Nicht Teil der BOS sind private Sicherheitsdienste und die Bundeswehr insgesamt. Nur Teile der Bundeswehr, wie der Aufgabenbereich Feldjägerwesen der Bundeswehr sowie die am Rettungsdienst beteiligten SAR-Einheiten, Fahrzeuge von Bundeswehrkrankenhäusern, einige lokale Sanitätsbereiche sowie die Bundeswehr-Feuerwehr, sofern sie in die kommunalen Alarm- und Ausrückeordnungen (AAO) eingebunden ist, gehören zum BOS-Verbund.

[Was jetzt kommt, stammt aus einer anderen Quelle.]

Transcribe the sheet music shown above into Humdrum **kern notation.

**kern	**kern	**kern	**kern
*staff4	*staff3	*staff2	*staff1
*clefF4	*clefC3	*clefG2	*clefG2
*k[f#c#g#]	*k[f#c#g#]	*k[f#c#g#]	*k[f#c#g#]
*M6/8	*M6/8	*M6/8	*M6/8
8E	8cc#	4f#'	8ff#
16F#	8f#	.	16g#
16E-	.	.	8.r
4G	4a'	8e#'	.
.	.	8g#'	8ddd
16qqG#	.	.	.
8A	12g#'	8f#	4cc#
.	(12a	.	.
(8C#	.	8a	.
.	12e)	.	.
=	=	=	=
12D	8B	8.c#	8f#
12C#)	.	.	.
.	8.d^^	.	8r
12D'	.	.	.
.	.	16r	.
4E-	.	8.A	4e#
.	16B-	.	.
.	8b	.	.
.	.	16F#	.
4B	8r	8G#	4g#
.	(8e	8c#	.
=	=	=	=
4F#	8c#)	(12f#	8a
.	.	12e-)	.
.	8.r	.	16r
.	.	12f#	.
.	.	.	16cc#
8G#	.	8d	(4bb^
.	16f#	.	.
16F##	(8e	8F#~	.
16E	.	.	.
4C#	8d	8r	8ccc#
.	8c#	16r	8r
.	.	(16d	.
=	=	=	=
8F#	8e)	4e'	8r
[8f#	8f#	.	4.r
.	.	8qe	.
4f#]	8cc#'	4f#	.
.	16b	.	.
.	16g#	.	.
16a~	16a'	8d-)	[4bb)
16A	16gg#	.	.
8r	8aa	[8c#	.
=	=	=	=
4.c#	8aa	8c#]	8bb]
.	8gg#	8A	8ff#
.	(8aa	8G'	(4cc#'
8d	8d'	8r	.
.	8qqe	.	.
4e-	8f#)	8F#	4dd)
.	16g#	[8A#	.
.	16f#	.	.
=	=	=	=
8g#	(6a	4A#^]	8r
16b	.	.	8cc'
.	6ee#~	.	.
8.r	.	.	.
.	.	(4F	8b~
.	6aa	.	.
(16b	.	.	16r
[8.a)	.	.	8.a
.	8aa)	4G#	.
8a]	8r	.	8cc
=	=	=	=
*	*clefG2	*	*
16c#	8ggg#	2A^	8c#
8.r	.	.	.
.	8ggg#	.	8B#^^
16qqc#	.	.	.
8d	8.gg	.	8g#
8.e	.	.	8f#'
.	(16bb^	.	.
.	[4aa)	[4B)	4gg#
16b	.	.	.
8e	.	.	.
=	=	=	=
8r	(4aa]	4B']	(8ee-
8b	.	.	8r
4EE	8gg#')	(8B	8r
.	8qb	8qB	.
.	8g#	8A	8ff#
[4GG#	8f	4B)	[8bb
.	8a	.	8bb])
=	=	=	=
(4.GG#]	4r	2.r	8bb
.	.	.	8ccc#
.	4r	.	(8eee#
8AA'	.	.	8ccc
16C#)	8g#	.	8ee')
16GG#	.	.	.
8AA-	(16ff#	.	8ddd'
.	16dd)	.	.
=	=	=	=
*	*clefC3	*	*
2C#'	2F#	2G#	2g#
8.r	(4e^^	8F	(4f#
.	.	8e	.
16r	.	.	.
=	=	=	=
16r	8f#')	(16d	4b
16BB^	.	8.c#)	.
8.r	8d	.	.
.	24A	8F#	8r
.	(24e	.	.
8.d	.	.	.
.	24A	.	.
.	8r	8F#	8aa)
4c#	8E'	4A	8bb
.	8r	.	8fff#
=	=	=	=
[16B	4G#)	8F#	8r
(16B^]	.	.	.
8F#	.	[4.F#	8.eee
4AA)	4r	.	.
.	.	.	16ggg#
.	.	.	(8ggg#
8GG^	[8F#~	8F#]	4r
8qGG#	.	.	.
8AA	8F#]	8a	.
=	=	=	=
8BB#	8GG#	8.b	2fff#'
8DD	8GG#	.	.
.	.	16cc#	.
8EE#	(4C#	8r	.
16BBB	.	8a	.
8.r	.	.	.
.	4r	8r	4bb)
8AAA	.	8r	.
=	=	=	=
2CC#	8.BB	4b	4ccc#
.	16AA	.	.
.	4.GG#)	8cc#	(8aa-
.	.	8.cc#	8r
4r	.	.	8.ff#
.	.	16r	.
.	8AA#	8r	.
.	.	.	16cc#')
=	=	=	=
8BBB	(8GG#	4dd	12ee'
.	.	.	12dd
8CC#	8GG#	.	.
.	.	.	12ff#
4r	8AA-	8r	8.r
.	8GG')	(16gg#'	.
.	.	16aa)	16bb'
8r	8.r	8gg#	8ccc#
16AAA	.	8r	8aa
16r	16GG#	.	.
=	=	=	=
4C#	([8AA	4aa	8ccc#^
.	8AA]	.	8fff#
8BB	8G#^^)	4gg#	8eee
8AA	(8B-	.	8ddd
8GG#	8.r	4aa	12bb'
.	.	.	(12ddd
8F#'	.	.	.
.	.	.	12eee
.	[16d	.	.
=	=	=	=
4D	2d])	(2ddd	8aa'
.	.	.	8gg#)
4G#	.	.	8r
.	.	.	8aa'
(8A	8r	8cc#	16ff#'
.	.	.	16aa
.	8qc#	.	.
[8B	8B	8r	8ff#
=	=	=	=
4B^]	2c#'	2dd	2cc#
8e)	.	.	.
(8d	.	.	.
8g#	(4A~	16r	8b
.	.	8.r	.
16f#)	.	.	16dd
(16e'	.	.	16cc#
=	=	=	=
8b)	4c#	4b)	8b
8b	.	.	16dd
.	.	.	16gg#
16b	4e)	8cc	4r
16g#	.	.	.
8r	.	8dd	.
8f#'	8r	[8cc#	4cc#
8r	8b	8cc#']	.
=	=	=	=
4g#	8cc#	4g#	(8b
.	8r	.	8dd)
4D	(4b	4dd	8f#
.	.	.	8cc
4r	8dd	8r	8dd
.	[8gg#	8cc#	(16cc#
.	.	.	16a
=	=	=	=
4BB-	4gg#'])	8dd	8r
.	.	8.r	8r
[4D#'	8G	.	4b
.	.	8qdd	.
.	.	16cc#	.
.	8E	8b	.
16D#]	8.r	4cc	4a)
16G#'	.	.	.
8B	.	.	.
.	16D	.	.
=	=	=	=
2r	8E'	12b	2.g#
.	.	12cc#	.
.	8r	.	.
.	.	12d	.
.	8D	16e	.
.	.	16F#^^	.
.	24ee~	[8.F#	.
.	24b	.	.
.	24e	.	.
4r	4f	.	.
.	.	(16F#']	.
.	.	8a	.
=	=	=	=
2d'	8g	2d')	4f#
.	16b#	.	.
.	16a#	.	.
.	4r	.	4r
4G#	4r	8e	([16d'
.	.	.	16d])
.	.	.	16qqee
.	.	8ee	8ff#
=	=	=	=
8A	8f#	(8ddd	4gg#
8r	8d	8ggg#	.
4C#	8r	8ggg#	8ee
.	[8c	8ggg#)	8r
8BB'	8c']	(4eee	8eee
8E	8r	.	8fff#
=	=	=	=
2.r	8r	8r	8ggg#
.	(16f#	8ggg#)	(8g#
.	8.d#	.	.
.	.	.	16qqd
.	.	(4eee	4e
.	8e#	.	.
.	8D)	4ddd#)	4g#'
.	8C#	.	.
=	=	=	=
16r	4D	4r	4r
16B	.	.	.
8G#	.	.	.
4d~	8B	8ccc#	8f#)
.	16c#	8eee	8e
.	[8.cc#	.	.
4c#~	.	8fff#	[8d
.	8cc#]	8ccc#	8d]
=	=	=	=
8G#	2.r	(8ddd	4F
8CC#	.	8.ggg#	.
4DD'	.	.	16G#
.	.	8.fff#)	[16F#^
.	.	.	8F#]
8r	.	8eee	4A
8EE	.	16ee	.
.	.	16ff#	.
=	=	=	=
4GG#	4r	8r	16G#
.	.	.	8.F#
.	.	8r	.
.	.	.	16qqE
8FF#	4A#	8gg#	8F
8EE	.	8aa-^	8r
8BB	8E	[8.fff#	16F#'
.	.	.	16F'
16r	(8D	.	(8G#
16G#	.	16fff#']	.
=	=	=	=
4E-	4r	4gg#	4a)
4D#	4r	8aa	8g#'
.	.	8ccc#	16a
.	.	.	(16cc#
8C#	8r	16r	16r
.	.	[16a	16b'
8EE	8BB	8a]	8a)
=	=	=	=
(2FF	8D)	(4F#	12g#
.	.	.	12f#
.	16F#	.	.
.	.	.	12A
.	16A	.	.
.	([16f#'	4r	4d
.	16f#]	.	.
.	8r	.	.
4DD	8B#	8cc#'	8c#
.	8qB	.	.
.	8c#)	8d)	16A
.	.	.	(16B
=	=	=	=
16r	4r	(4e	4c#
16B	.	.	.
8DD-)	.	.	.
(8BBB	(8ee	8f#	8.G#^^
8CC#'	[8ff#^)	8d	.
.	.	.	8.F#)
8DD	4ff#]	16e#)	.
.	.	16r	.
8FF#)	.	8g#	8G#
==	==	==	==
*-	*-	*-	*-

Auch die Ordnungsämter werden nicht zu den BOS gezählt, obwohl sie in vielen Städten ähnliche oder sogar in Teilen gleiche Aufgaben wie die Polizeibehörden wahrnehmen, eine ähnliche Ausstattung und insbesondere auch „Streifenwagen“ haben. Dieser Ausschluss vom BOS-Funk ist nicht nachvollziehbar, da die Ordnungsbehörden in vielen Bundesländern einen klaren gesetzlichen Auftrag zur Gefahrenabwehr haben. Wir empfehlen deshalb die Aufnahme der Ordnungsämter in die Nutzergruppe des BOS-Funkes.